La depressione si impone sempre di più come una delle malattie più democratiche del mondo: colpisce ricchi e poveri, etnie e culture diverse. E nella società, ed in particolare tra i giovani, la patologia continua a diffondersi a macchia d’olio.
Ad evidenziarlo è anche lo psicologo senese Jacopo Grisolaghi. Se qualche anno fa era la pandemia da covid ad alimentare la depressione un forte contributo arriva ora da una realtà, la nostra, che è sempre più iper-connessa.

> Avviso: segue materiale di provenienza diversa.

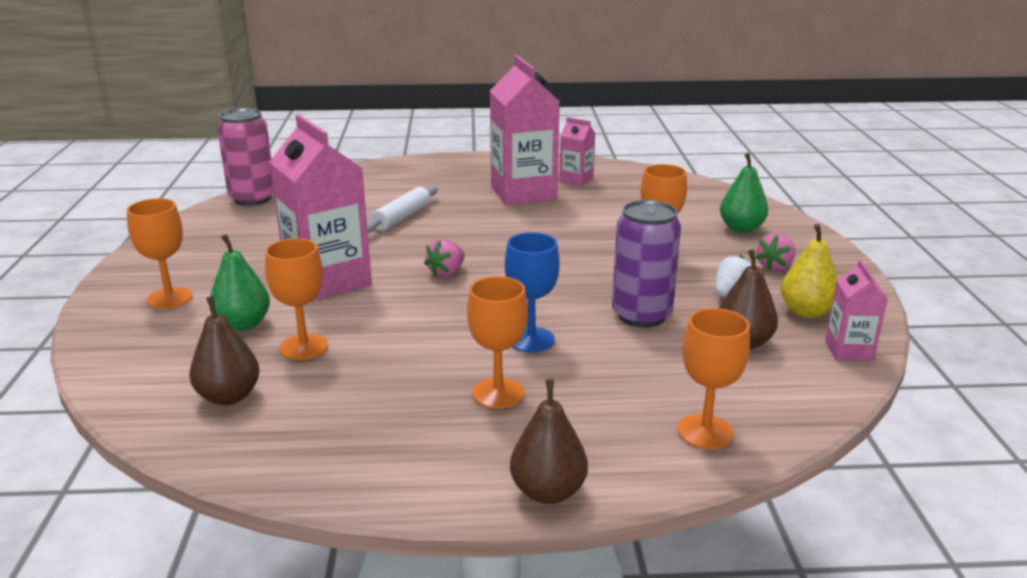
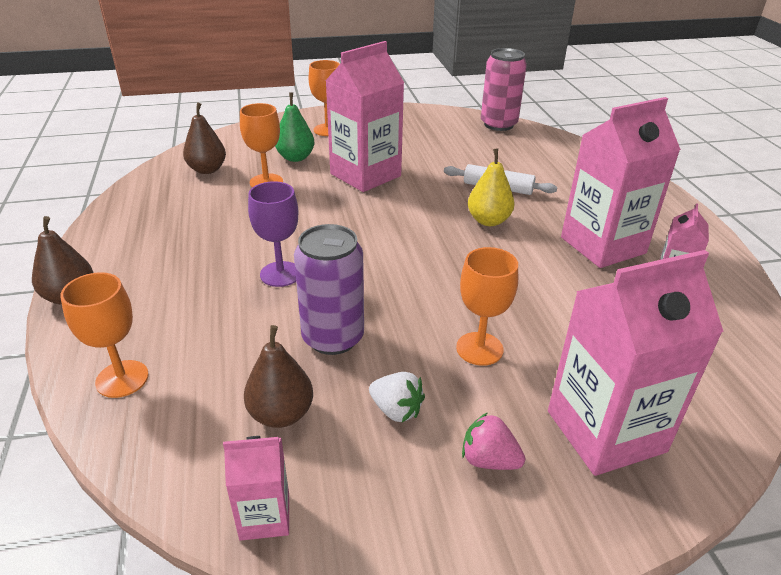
camera: 80 degrees right, 10 degrees up
pink strawberry [424,238,465,277] -> none
orange goblet [467,276,528,409] -> none
blue goblet [504,232,560,352] -> purple goblet [248,181,298,287]
green pear [720,153,768,233] -> pink carton [548,250,724,476]
yellow pear [781,224,838,318] -> yellow pear moved to [468,148,515,226]

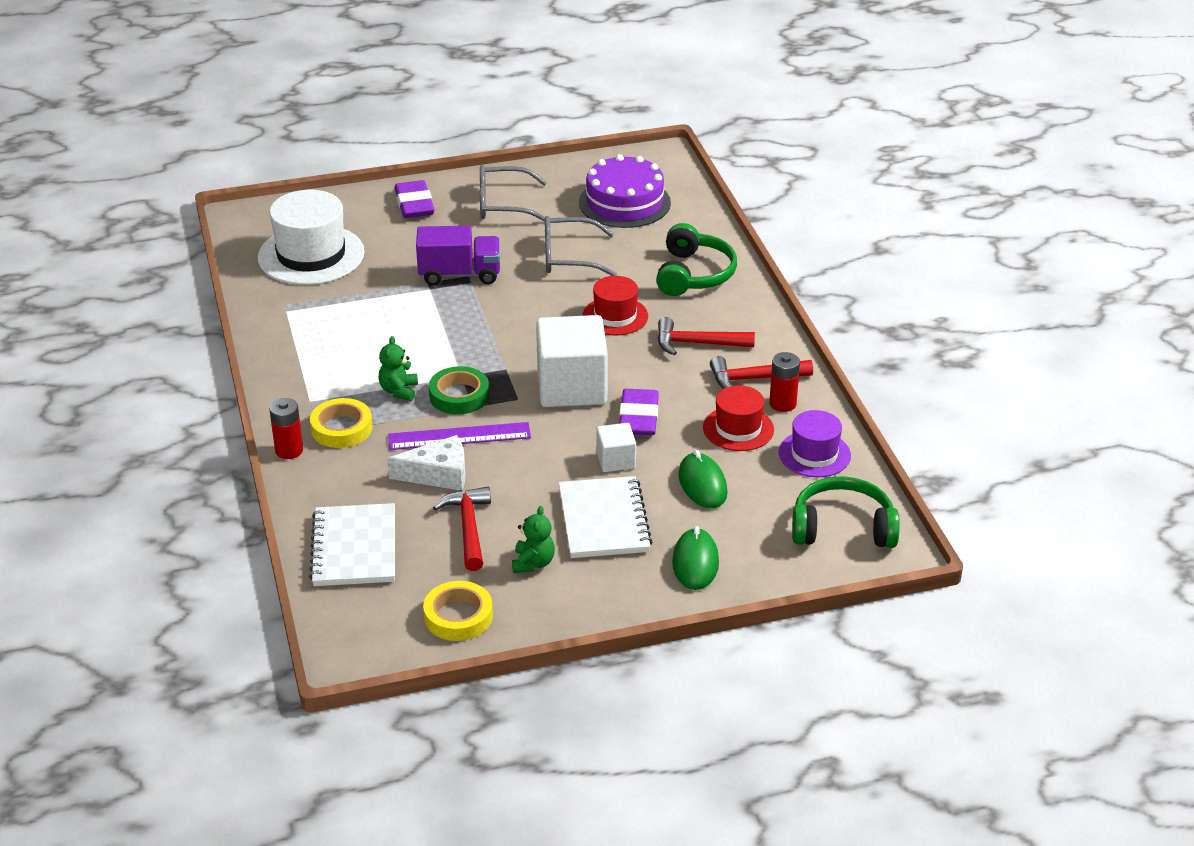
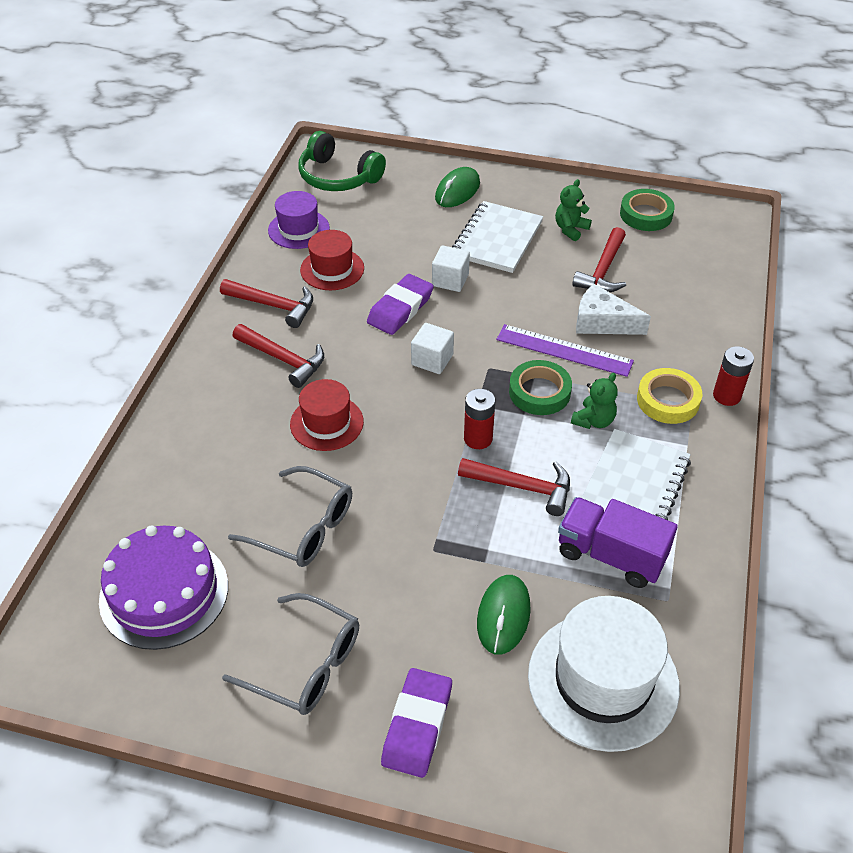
camera: 150 degrees left, 10 degrees up
white notebook [309,503,395,586] -> white notebook moved to [582,429,691,520]
purple truck [416,226,500,286] -> purple truck moved to [558,497,678,588]
yellow tape [423,581,493,641] -> green tape [620,189,675,231]
white cube [536,315,608,407] -> white cube [411,323,454,374], size x0.49
green headphones [656,223,737,296] -> none
green mouse [678,450,728,508] -> green mouse moved to [477,575,531,655]
red battery [769,352,800,412] -> red battery moved to [464,389,495,449]
none -> red hammer [458,458,570,516]

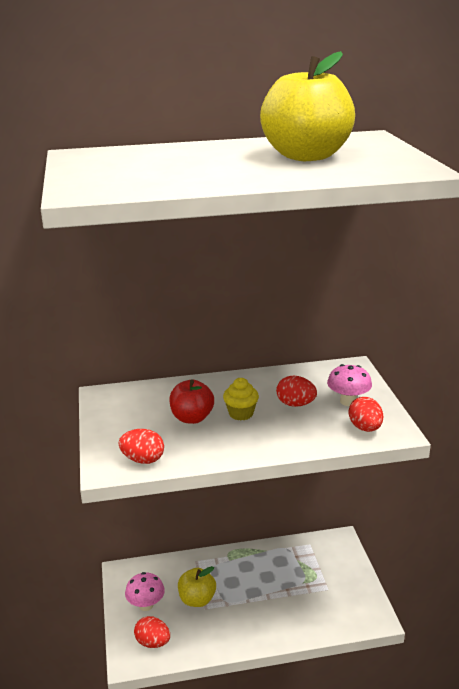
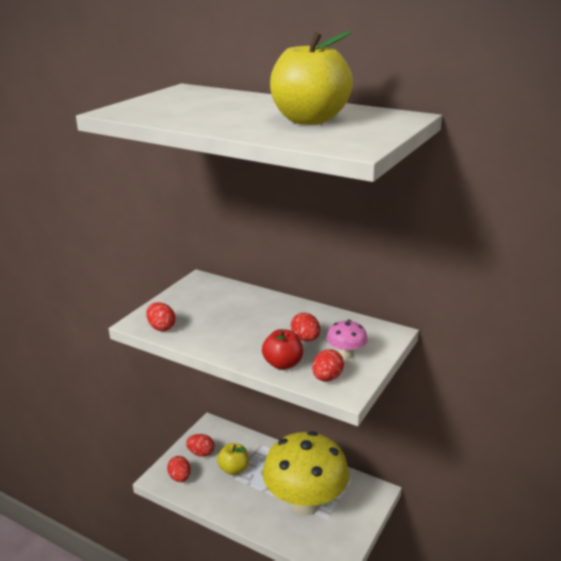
camera: 40 degrees right, 0 degrees up
pink mushroom [125,572,165,611] -> red egg [186,434,215,457]
red apple [169,380,214,424] -> red apple moved to [262,329,303,370]
yellow cupcake [223,378,259,420] -> none
none -> yellow mushroom [262,431,349,515]

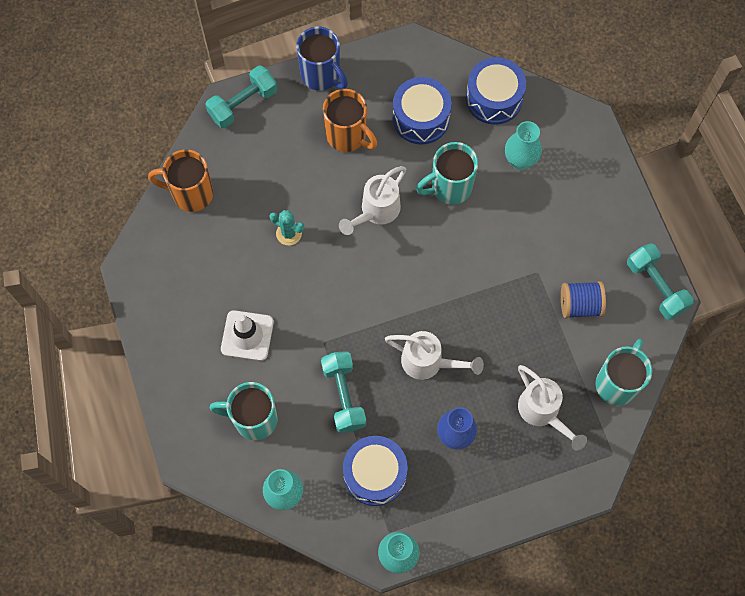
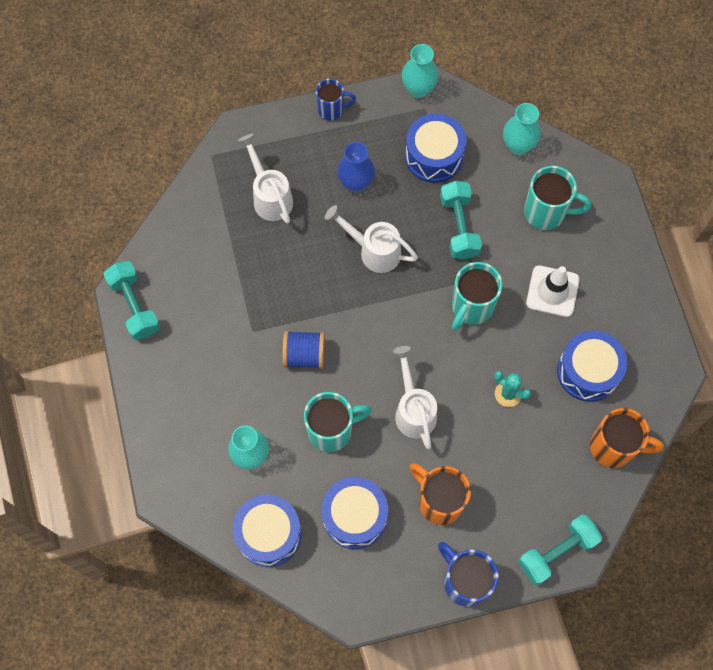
camera: 175 degrees left, 0 degrees up
white watering can [339,166,406,235] -> white watering can turned 60 degrees counterclockwise [393,346,437,449]
blue spool [561,281,606,318] -> blue spool moved to [282,331,325,369]
turquoise mug [595,339,652,406] -> turquoise mug moved to [452,262,502,331]
none -> blue mug [316,79,356,121]
none -> blue drum [557,330,627,402]

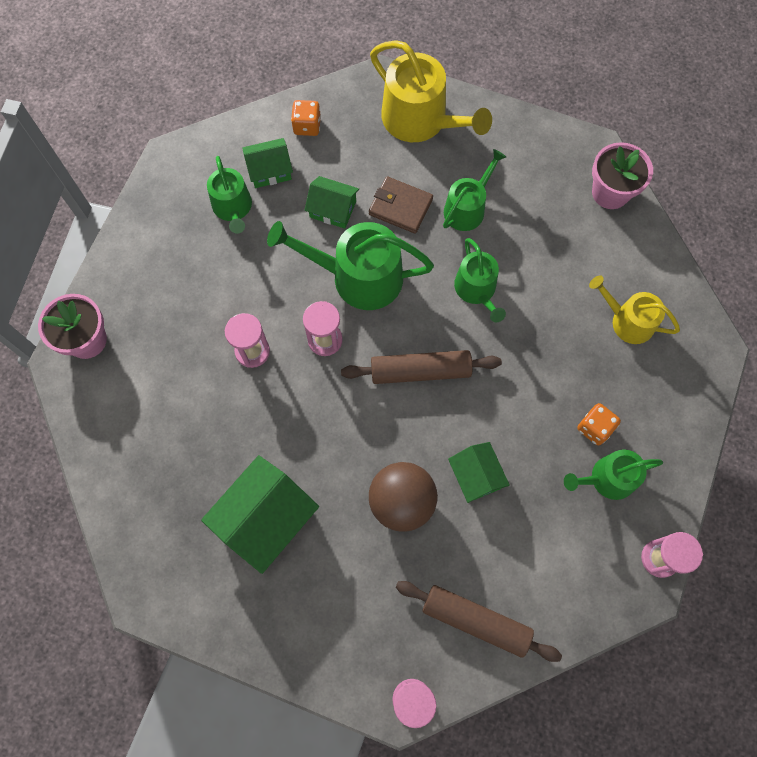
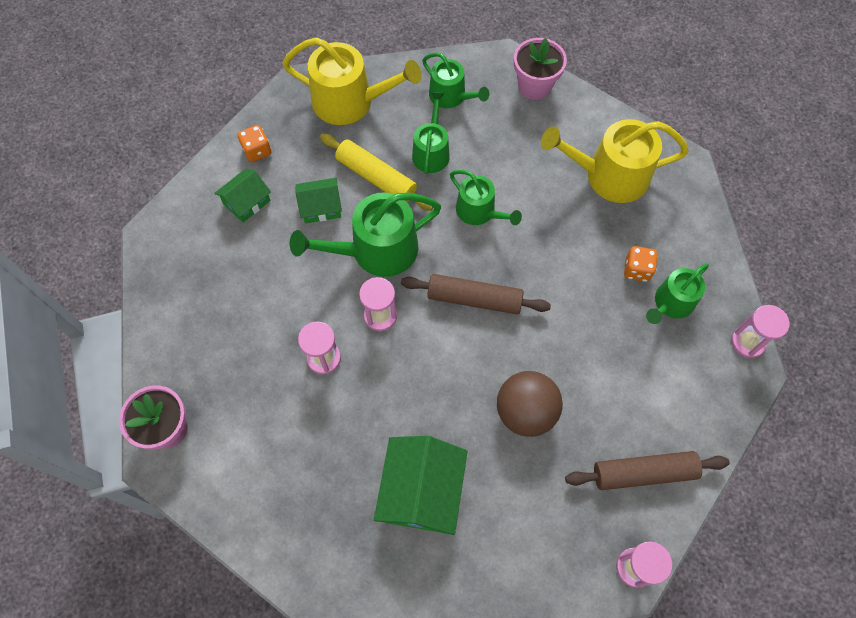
camera: 30 degrees left, 5 degrees down
green watering can [207,156,252,234] -> green watering can moved to [422,52,490,108]
brown rolling pin [341,350,502,384] -> brown rolling pin turned 45 degrees clockwise [401,274,551,314]
brown wallet [369,176,433,234] -> yellow rolling pin [320,133,433,211]
green house [448,442,510,503] -> none
yellow watering can [589,276,680,344] -> yellow watering can [541,119,689,203], size x1.65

Le moderne tecnologie ci hanno aperto al mondo virtuale ma ci hanno chiuso nel nostro semplice vivere quotidiano, in particolare con le persone a noi vicine
“Di fatto per i cittadini hanno meno punti di ritrovo fisici. Si socializza di meno con gli amici – continua -. Questo cambiamento radicale ci ha portato ad essere chiusi. I sintomi? Umore flesso verso il basso, spossatezza, perdita di attenzione, assenza di piacere, disturbi del sonno”.
Fondamentale per chi soffre di questa patologia è chiedere aiuto. Il fare da soli non funziona, ricorda lo psicologo, ed il rischio è che si arrivi all’esacerbazione dei problemi.
E le famiglie? Istintivo il comportamento di stare vicino al proprio caro, accudirlo, dargli rassicurazioni anche più del dovuto.
“Ciò che può sembrare un aiuto può risultare dannoso. Non dico che bisogna essere distaccati ma se una persona si sente accudita potrebbe sviluppare sia una senso di colpa che adagiarsi su una determinata situazione. Il risultato potrebbe portare all’acuirsi della depressione”, continua.